[Code change snippets]
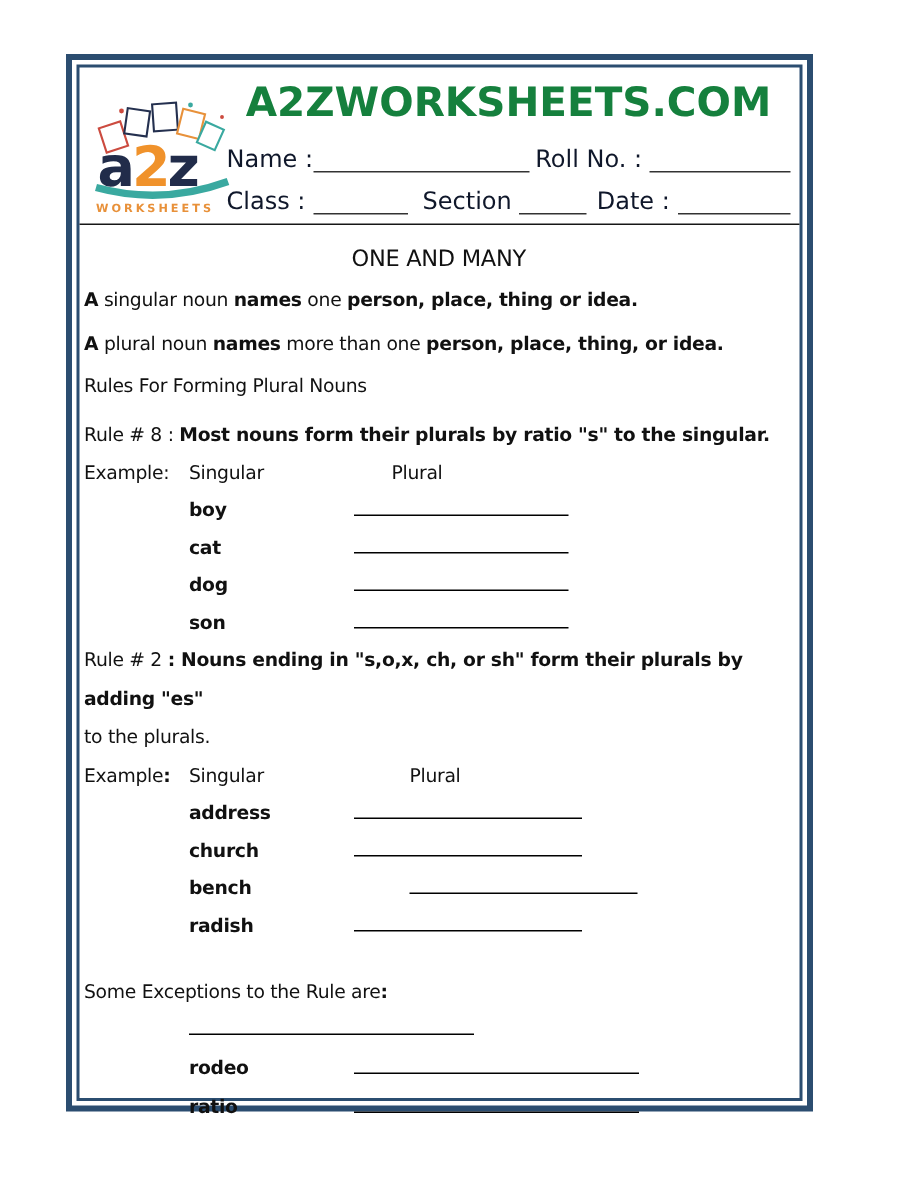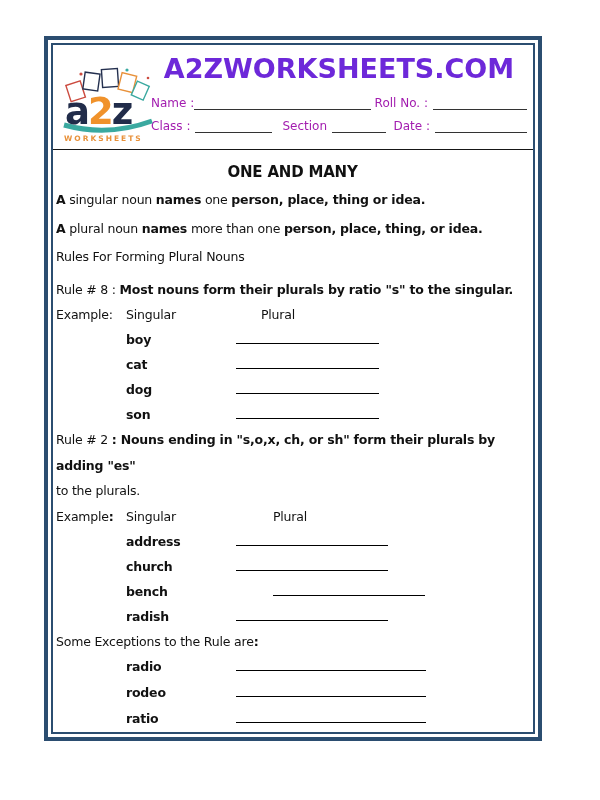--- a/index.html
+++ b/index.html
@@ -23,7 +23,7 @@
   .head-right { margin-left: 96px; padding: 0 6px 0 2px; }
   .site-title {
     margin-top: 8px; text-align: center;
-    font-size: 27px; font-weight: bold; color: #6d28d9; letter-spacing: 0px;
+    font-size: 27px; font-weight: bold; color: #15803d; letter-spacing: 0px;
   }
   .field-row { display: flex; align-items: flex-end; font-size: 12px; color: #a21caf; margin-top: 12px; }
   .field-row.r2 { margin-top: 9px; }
...
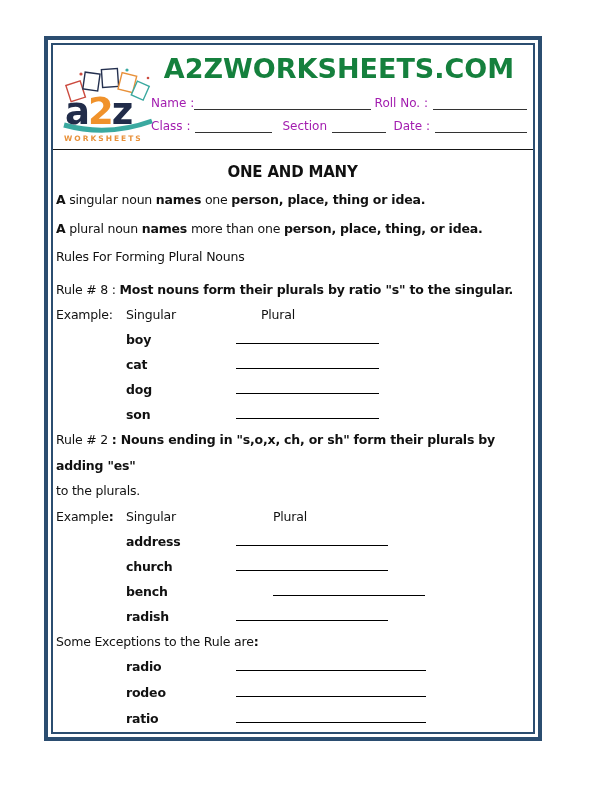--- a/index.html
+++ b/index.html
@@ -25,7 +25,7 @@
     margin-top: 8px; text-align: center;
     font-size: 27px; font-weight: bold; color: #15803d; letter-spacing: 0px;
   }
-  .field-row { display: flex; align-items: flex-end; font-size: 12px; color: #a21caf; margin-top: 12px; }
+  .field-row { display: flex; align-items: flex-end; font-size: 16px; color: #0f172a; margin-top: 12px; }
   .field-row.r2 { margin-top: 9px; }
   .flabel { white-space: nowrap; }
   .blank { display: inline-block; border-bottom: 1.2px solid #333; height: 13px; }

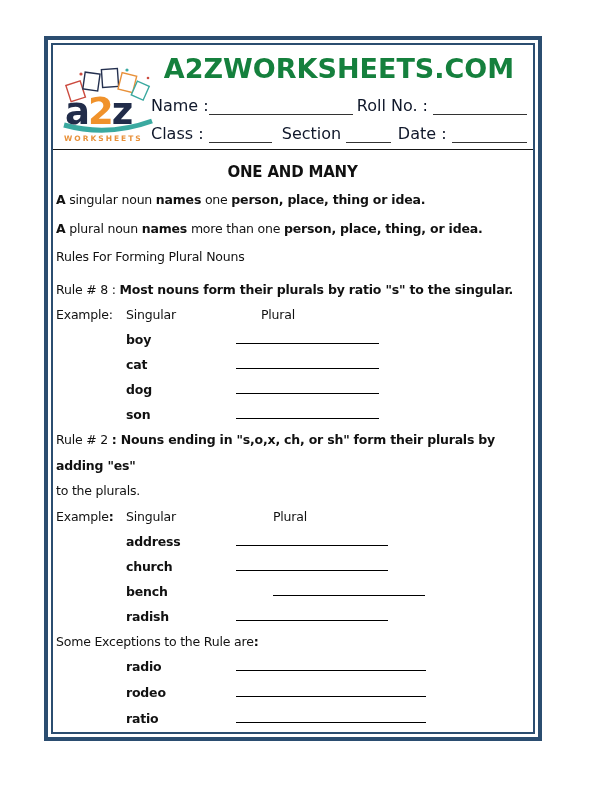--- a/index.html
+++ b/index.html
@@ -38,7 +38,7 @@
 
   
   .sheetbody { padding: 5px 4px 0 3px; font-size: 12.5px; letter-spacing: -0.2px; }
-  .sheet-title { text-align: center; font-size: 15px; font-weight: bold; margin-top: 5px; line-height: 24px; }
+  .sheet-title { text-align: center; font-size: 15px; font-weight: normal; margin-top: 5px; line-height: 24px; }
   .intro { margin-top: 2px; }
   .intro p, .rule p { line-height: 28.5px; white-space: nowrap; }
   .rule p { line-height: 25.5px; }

_WORK REQUEST_: What lines in the entries contain "title"? Report each one by copying it.

_SOLUTION BELOW_:
   .site-title {
-  .sheet-title { text-align: center; font-size: 15px; font-weight: bold; margin-top: 5px; line-height: 24px; }
+  .sheet-title { text-align: center; font-size: 15px; font-weight: normal; margin-top: 5px; line-height: 24px; }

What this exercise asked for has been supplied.